Last Sunday, like this one, found us here. And so will the next. After that, who knows? We have to go back to Boston for awhile, but with Toby able to work from anywhere he can get on line, there’s no reason for us to be anywhere except here, where we most want to be.

I never admitted this - not to Toby or anyone - but I was a little worried about the prospect of spending three whole weeks up here with just the two of us. Sure, it’s fun for a day or so, but wouldn’t I grow bored after awhile? What would I do to fill the long, lonely hours of Toby’s workday? TV up here consists of ABC, PBS, and blurrynbc, period, so my Boston plan - sit in front of the TV with my crocheting from 10 in the morning until 10 at night - clearly would not be an option. Sure, I’d bring along some books, but even someone who loves reading as dearly as I do can only take so much of it. As the time of our departure crept closer, I found myself wishing that some part of the Fam would plan a visit up here during our stay, just to break up the monotony.

Would you believe I’ve been so busy that each day hasn’t so much as a minute left over? Take, for example, Monday the 17th of June.

8:30 - breakfast/exercise, filled bird feeder, wound the clock over the TV for the first time in a good seven years, found 3-pronged plug adapter for the microwave in the attic while looking for my grandmother’s old crochet patterns (slim pickin’s), ate 2nd breakfast with Toby, made bed

10:30 Five and Dime for Bangor Daily News, nectar for hummingbird feeder, shore drive through the park, stopped at little grocery store A, SCARY produce! rejected their onions and mushrooms out of hand, went to little grocery store B - much better

11:45 brought home groceries, made lunch (grilled swiss on rye and lentil soup, cherries for dessert), hung hammock out to dry, mixed nectar for hummingbird feeder, raised the flag in the front yard (a pain, I didn’t do it right)

1-2 soap opera & crocheting time

2 hung hummingbird feeder. Made 2-week menu list

2:45 - 3:45 crocheting in the big brown leather recliner in Grandpa’s room and talked to Toby as he worked

3:45 snack (fat-free plain yogurt with a little jam)

4:15 walk with Ruby around the Point

4:45 video store, grocery store for potatoes

5:45 taters cookin’, set up answering machine recording

6:30 dinner (baked potatoes, salad, steamed broccoli)
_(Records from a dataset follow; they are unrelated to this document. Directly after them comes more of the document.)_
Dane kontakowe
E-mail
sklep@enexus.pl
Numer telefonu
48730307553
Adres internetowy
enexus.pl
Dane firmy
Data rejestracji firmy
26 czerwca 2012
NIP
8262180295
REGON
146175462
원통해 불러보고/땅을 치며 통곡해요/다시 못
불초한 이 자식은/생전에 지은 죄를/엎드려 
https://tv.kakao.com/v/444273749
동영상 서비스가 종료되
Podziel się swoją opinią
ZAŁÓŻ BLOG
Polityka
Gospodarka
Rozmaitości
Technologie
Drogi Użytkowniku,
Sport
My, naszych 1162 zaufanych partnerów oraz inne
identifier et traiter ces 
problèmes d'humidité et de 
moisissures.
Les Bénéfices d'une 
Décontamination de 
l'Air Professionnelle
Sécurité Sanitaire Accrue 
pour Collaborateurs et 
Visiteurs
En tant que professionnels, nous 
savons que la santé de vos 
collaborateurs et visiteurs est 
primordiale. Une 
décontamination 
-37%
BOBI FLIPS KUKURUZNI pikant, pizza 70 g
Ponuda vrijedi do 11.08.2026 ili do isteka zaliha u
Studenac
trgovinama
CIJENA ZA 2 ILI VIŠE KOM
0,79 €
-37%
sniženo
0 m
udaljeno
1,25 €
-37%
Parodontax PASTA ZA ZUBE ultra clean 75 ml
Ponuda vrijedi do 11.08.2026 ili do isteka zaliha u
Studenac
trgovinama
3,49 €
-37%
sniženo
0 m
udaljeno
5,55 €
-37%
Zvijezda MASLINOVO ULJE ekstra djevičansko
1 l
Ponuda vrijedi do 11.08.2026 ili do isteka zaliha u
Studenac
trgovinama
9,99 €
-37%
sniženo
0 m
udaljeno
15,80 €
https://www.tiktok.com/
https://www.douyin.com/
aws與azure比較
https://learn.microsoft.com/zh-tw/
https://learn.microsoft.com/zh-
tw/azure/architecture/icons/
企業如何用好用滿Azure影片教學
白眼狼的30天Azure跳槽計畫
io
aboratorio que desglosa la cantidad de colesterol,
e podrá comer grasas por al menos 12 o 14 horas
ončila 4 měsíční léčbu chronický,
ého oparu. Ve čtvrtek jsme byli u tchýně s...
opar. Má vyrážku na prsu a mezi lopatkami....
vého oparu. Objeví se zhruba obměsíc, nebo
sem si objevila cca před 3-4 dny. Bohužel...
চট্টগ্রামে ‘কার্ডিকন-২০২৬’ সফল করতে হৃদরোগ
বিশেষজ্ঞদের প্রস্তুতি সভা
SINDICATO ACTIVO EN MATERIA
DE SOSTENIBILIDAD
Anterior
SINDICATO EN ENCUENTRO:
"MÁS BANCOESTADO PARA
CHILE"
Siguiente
7-10 Jeopardy & rented film (not very good) while Toby finished up some work

10:30 hot tea and lemon ginger cookies with Toby

To some, this day might represent the abandonment of the intellectual self to self-indulgence and domestic trivia. To me, it’s the kind of day I’ve been waiting for since I entered the workforce in June of 1995. A day on which no one yelled at me, no one made me cry, no one created expectations for me to live up to and forgot to tell me about them, no one watched the clock and told me when my lunch break was over or how long I should spend in the bathroom or talking to my spouse on the telephone, no one judged me, blamed me, shamed me, or handed me anything to photocopy, fax, or file. A day on which I did nothing that did not directly benefit me or the ones that I love. Show me the paycheck that can bring that sort of satisfaction. I'll wait right here.

Toby keeps telling me I look radiant. And I do. Eyes that sparkle, and no bags beneath them. Mouth spreading always into a smile - a real smile, not a prop to hide behind. A light step that carries me easily from matter to matter, and graceful hands that move gladly over whatever task I set them to. Yes, I am radiant. And the baby doesn’t have a damn thing to do with it.

Ah. The Baby. She Who Comes. This is what all the lazy time is for - a last detour into the Land of Self-Indulgence, a last chance to fall asleep with a paperback in the sun, to stay in bed with my husband past nine o’clock in the morning, to dash into town at the last minute to pick up potatoes for dinner without dragging an indignant infant and stacks of diapers in my wake. I’m looking forward to everything that the next phase of my life is going to bring. But I’m glad - so sincerely, profoundly glad - to have these precious days of everything and nothing to gather into myself.